▶ **Text block**:

The council has been awarded £740,000 through the government decarbonisation funding scheme, which will be used to deliver renewable heating at City Hall, three major LED lighting retrofitting programmes, and a large solar system at the council’s new environmental services depot at Hurricane Way. The work on City Hall is especially historic, given the technical challenges presented by the building’s grade 2 listed status.
The council has also allocated £88,000 to LED lighting retrofitting for St Giles car park and Blackfriars Hall, as well as over £36,000 on more energy efficient servers. A number of further projects will be developed and delivered in the next financial year, all funded through eco-financier Salix.
In addition to its work in cutting operational emissions, the council has also been successful in applying for a £715,000 share of the £500m Green Homes Grant scheme, which will see 50 homes receive solid wall insulation/cladding, and a further 30 receive solar PV.
This project is expected to save over 30,000 tonnes of carbon due to improved energy efficiency of properties. The grant was awarded earlier this month, and work is already progressing at pace to deliver the scheme before the September 2021 deadline. The council and Broadland Housing Association have also submitted a joint bid for £356,410, to help environmentally retrofit some of the least energy-efficient homes in the city.
Work is also still progressing with UK Power Networks to develop opportunities for on-street electrical charging points, to add the existing supply in the city including eight provided by the council. This scheme, called Charge Collective, aims to generate cut-price opportunities to instal these points, predominantly in typically terraced areas without much off-road parking. The city council is responsible for highlighting areas with likely high take-up of this initiative, with potential for up to 45 points to be installed with appropriate backing.

▶ **Supplied material**:

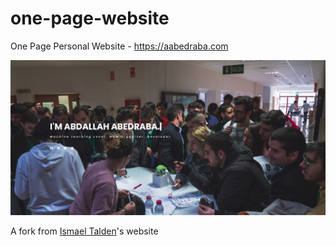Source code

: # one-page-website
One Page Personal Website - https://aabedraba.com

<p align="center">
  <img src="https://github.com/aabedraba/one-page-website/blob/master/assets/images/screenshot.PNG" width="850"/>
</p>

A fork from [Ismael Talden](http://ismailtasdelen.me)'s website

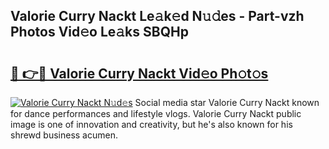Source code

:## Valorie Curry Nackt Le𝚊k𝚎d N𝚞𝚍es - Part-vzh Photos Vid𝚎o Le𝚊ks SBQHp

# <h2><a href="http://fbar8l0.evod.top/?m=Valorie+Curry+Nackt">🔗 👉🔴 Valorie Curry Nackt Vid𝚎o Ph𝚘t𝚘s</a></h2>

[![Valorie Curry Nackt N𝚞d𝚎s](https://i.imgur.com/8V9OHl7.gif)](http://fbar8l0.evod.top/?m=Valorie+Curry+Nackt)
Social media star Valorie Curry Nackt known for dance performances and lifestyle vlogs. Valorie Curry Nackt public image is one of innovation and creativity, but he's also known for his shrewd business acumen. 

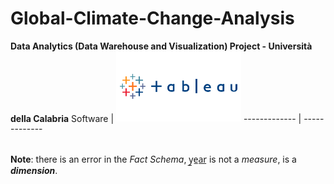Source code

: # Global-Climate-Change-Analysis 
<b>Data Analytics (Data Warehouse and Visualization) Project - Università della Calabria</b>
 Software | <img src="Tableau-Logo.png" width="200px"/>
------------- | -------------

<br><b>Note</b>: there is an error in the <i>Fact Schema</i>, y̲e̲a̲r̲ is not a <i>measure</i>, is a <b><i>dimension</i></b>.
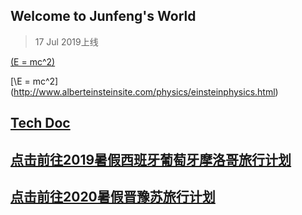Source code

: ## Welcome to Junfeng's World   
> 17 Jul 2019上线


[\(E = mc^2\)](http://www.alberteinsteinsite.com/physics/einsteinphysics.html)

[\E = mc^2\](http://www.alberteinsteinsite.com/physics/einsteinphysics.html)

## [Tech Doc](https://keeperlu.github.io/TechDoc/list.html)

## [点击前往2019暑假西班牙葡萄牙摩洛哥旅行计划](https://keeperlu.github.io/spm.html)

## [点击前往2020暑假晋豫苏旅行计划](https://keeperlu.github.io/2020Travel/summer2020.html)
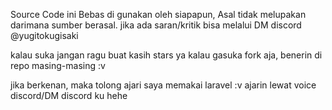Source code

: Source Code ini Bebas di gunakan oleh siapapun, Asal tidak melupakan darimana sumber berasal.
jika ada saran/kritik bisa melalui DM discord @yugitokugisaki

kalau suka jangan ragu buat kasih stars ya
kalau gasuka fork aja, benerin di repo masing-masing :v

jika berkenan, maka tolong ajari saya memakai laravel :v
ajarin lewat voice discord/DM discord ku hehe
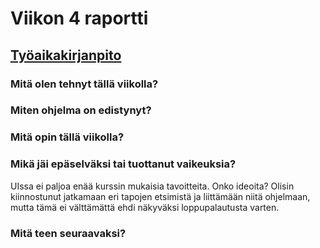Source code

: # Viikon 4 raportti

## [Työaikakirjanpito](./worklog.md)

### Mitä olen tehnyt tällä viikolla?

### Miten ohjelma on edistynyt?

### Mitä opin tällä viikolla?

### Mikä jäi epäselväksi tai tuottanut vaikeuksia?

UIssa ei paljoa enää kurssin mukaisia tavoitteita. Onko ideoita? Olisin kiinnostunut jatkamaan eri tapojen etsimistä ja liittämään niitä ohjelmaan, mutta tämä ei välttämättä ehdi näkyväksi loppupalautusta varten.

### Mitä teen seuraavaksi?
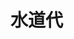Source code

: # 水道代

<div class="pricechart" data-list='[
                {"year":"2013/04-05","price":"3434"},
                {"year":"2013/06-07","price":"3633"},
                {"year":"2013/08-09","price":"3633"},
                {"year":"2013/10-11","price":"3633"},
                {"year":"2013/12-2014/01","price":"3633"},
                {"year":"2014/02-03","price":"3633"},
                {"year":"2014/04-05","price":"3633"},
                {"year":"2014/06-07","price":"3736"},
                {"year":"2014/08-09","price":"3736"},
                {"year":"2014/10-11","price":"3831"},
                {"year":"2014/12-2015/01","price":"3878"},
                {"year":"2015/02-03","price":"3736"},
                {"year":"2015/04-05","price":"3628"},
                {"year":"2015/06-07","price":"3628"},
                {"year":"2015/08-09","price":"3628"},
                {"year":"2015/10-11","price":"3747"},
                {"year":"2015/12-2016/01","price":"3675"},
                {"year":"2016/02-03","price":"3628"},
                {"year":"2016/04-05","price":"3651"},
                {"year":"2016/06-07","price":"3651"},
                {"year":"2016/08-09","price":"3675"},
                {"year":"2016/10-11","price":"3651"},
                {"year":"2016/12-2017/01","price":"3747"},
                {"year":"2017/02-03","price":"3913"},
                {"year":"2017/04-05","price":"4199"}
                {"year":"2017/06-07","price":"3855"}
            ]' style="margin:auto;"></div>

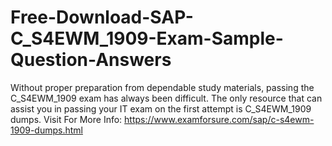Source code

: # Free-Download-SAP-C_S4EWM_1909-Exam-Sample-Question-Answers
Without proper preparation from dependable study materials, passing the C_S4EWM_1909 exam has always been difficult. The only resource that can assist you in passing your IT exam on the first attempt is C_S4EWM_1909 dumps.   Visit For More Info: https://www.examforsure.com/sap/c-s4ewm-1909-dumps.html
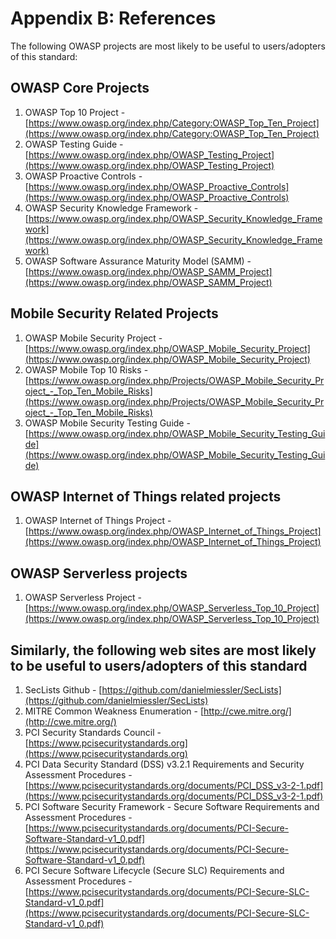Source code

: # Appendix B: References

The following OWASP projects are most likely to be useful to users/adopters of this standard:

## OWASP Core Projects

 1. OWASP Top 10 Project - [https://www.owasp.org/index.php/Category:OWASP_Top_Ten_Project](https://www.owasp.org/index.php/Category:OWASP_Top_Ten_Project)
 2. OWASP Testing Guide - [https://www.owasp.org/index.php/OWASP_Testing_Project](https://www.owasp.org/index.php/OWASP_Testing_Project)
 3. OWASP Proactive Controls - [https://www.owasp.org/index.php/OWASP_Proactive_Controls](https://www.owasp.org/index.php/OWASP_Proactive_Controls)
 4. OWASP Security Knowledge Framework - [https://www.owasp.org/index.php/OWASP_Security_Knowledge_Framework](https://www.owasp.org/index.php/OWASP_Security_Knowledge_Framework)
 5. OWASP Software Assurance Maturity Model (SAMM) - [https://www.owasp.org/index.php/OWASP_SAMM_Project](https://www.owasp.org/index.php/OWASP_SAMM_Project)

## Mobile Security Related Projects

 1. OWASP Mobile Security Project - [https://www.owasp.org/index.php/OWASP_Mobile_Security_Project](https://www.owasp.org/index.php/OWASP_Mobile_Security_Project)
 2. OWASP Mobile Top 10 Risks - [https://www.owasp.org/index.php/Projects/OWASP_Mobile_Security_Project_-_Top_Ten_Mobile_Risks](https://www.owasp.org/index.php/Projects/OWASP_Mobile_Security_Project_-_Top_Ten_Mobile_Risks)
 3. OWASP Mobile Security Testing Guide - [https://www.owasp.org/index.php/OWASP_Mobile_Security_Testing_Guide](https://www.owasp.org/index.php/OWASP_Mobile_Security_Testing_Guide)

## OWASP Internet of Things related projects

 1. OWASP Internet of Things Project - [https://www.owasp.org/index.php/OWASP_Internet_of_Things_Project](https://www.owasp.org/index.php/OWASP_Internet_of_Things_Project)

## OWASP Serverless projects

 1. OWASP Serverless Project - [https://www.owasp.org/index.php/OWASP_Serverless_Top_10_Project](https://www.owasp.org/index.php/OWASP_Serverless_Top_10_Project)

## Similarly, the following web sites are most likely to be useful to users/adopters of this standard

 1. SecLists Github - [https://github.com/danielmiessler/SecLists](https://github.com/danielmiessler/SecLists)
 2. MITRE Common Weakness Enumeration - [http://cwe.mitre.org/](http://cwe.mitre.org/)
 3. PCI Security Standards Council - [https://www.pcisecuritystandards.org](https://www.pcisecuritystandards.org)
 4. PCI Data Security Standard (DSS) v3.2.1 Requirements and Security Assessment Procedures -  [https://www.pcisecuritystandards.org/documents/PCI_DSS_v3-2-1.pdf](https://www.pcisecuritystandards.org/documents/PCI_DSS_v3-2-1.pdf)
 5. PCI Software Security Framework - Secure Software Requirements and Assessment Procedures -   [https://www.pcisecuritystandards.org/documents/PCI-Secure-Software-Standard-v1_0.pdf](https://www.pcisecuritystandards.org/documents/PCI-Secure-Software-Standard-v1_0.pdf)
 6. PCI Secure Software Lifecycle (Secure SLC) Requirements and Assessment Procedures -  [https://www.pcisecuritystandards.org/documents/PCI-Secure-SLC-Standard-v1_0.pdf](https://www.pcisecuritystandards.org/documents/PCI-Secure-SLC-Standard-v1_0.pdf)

▶ **Work instructions**:
a) In the council funding text:
(i) How much did the council allocate to LED lighting retrofitting for St Giles car park and Blackfriars Hall?
(ii) How many homes will receive solar PV through the Green Homes Grant share?
(iii) Up to how many charging points could be installed under Charge Collective?
b) Copy from the records the lines starting at the one that contains "## OWASP Core Projects" and ending at the one that contains "## OWASP Internet of Things related projects", with both of those lines included.
The text and the records are separate, unrelated material.

▶ **List of solutions**:
a)
(i) £88,000
(ii) 30
(iii) 45

b)
## OWASP Core Projects

 1. OWASP Top 10 Project - [https://www.owasp.org/index.php/Category:OWASP_Top_Ten_Project](https://www.owasp.org/index.php/Category:OWASP_Top_Ten_Project)
 2. OWASP Testing Guide - [https://www.owasp.org/index.php/OWASP_Testing_Project](https://www.owasp.org/index.php/OWASP_Testing_Project)
 3. OWASP Proactive Controls - [https://www.owasp.org/index.php/OWASP_Proactive_Controls](https://www.owasp.org/index.php/OWASP_Proactive_Controls)
 4. OWASP Security Knowledge Framework - [https://www.owasp.org/index.php/OWASP_Security_Knowledge_Framework](https://www.owasp.org/index.php/OWASP_Security_Knowledge_Framework)
 5. OWASP Software Assurance Maturity Model (SAMM) - [https://www.owasp.org/index.php/OWASP_SAMM_Project](https://www.owasp.org/index.php/OWASP_SAMM_Project)

## Mobile Security Related Projects

 1. OWASP Mobile Security Project - [https://www.owasp.org/index.php/OWASP_Mobile_Security_Project](https://www.owasp.org/index.php/OWASP_Mobile_Security_Project)
 2. OWASP Mobile Top 10 Risks - [https://www.owasp.org/index.php/Projects/OWASP_Mobile_Security_Project_-_Top_Ten_Mobile_Risks](https://www.owasp.org/index.php/Projects/OWASP_Mobile_Security_Project_-_Top_Ten_Mobile_Risks)
 3. OWASP Mobile Security Testing Guide - [https://www.owasp.org/index.php/OWASP_Mobile_Security_Testing_Guide](https://www.owasp.org/index.php/OWASP_Mobile_Security_Testing_Guide)

## OWASP Internet of Things related projects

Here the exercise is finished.